A foreman intervened and sent workers home, but not before a Chinese worker was fatally struck with a pick and a co-worker badly beaten. This did not stop the unrest, as white miners and other residents began to gather by the dozens in armed groups.
According to an account presented to the Chinese consul in New York, two gangs formed and descended on Chinatown from multiple directions. They began shooting buildings, though the Chinese did not immediately flee. However, as word of the deaths began to spread, so did panic. Chinese immigrants fled in multiple directions, often pursued by gangs. Some who were caught were only robbed of their valuables. Some lost their lives.
As the Chinese residents scattered, their homes were looted. Since many bought a month’s worth of provisions on Sept. 1, their losses were greater than if they had been burglarized later. Later Chinatown was put to the torch, sometimes with the residents trapped within by flame and gunfire.
Most of the survivors fled along the railroad tracks, seeking refuge to the east or west.
Most accounts list 28 killed, 15 wounded and all 79 structures in Chinatown, a mixture of houses and shacks, burned. Nevertheless, some historians argue the death count will never be fully known because record keeping was poor, and those who fled north or south may have died and not been counted among the final tally.
The condition of the bodies also complicated the accounting. Partial remains were retrieved from the burned ruins. In other cases, mangled and decomposed corpses were left to the “dogs and the hogs.”

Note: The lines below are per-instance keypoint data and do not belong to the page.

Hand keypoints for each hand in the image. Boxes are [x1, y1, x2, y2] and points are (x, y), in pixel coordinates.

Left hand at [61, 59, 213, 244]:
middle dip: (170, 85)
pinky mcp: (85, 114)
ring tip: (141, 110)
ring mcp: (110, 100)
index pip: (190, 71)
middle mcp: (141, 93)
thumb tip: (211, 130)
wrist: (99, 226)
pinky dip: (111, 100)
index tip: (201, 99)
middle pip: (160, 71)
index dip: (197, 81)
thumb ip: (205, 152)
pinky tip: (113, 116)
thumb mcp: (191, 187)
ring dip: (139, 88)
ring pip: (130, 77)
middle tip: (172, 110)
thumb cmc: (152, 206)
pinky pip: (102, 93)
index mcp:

Territorial Gov. Francis E. Warren arranged for soldiers of the 7th U.S. Infantry Regiment to mobilize and establish Camp Pilot Butte between Chinatown and downtown Rock Springs. They remained for the next 13 years.
The Chinese immigrants returned – some with confidence and some with fear. By Nov. 30, 1885, 532 Chinese and 85 white miners were producing about 1,600 tons of coal per day.
The Rock Springs Independent newspaper wrote a front page editorial upon “the return” of the immigrants. It noted that 22 train cars carrying “650 of the hated Chinese” disembarked at Rock Springs. The immigrants searched the ruins of their houses and retrieved what items they could before taking shelter in the train cars that were left near the soldiers’ camp.
The article concluded: “The action of the company in bringing back the Chinese means that they are to be set to work in the mines, and that American soldiers are to prevent them from again being driven out.
“It means that all the white miners in Rock Springs, except those absolutely required, are to be replaced by Chinese labor.
“It means that the company intend to make a ‘Chinatown’ out of Rock Springs, as they proposed ‘to the Almy miners last Monday.
“It means that Rock Springs is killed, as far as white men are concerned, if such program is carried out.”
The author of the piece turned out to be wrong. As with most places, residents ultimately found more shared experiences than differences to keep them apart. Chinese traditions found their place in the community, such as the annual Chinese New Year celebrations.
Rock Springs is not known as “Whitemen’s Town” or “Chinatown,” as the opposing sides called each other. Today, both call it “home.”